An ideal gas at a temperature of 22 C is trapped in a metal cylinder of volume 0.2 m^3 at a pressure of 1.6x10^6 Pa. The gas has a molar mass of 4.3 x 10^(-2) kg mol^(-1). Calculate the density of the gas in the cylinder.

It's useful to start from the density formula and see what we need to find. The density is given by (rho) = m/V

We know the volume V, so we only need to find the mass m.

We are given the value for molar mass, and knowing that the number of moles, n, is given by: n=m/M, we can rearrange the equation and express the mass: m = nM

The only thing we need to find is the number of moles, which can be found from the ideal gas law:

PV = nRT

n = PV/(RT)

Substituting this into the equation for density gives us the final formula:

rho = MP/(RT) (Note that the volume V cancels out)

Now the only thing left is to substitute in the values and calculate the final answer.

We have:

M = 0.043 kg mol^-1

P = 1.6x10⁶ Pa

R = 8.31 J K^-1 mol^-1

T = 22 C = 295 K (don't forget to change to Kelvin scale for such problems, noting the units for ideal gas constant R)

The final answer is:

rho = 28.1 kg m^-3

··········

→ THE EXERCISE
Please list each quantity and its value that the gas density solution above gives after "We have:".

→ RECORDS PROVIDED

··········

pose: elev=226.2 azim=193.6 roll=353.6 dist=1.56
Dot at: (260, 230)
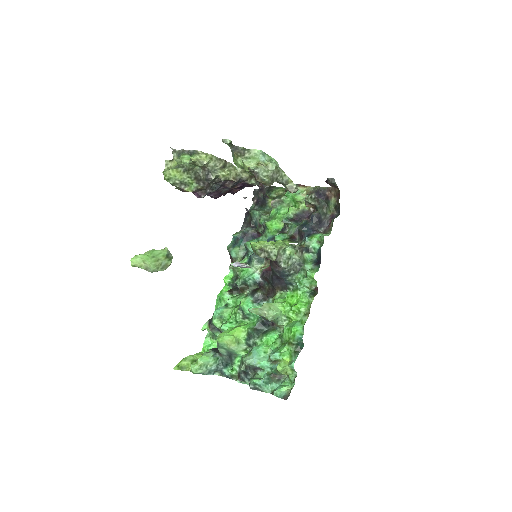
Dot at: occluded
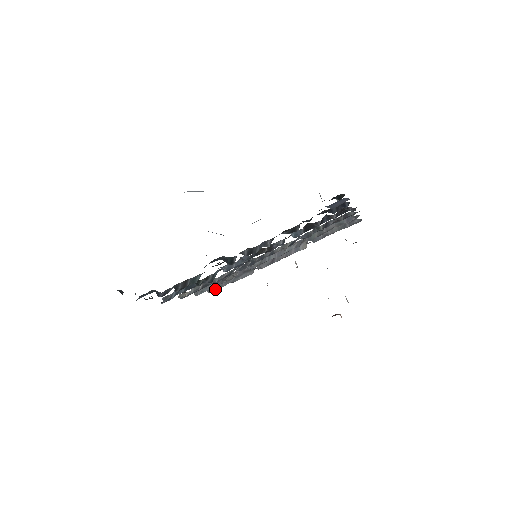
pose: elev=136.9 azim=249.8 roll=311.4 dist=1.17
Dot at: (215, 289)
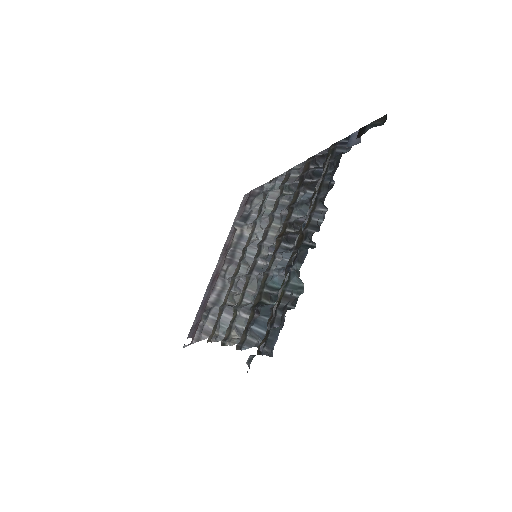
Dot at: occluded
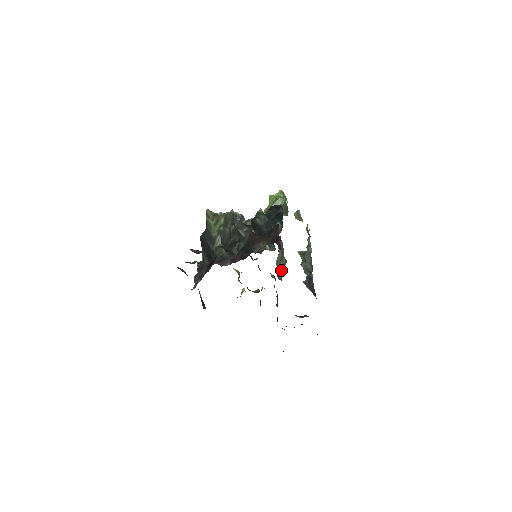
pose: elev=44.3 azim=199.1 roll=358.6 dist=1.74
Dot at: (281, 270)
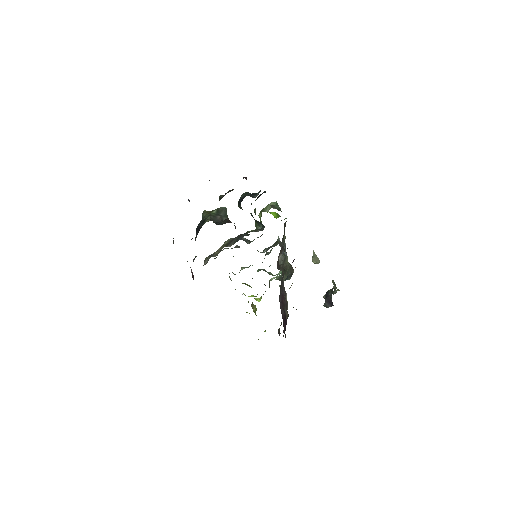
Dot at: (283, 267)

··········

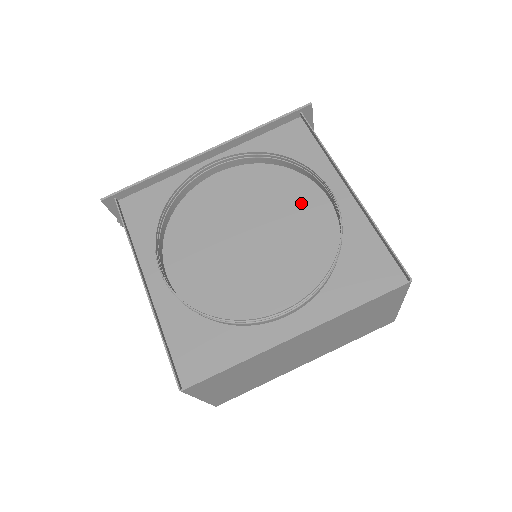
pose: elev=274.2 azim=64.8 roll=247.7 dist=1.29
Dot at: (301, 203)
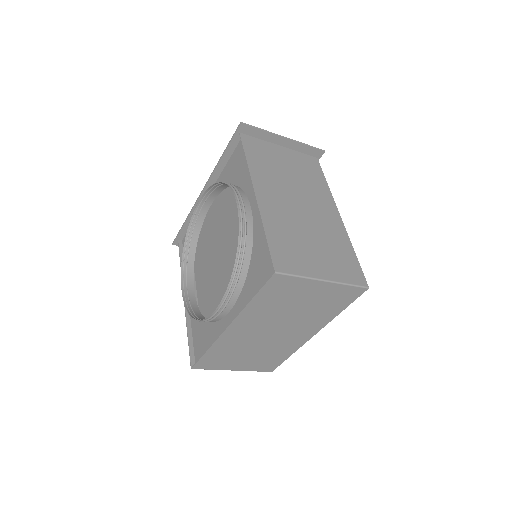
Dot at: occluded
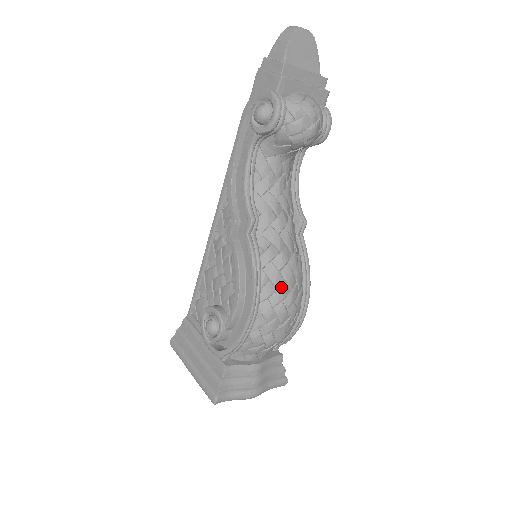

··········

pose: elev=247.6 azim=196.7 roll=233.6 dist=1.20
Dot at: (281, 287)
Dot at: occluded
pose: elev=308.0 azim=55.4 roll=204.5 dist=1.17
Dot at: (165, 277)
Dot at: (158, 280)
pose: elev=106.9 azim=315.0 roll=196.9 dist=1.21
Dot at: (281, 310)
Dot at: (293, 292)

··········

→ THE ANSWER
- M = 0.043 kg mol^-1
- P = 1.6x10⁶ Pa
- R = 8.31 J K^-1 mol^-1
- T = 22 C = 295 K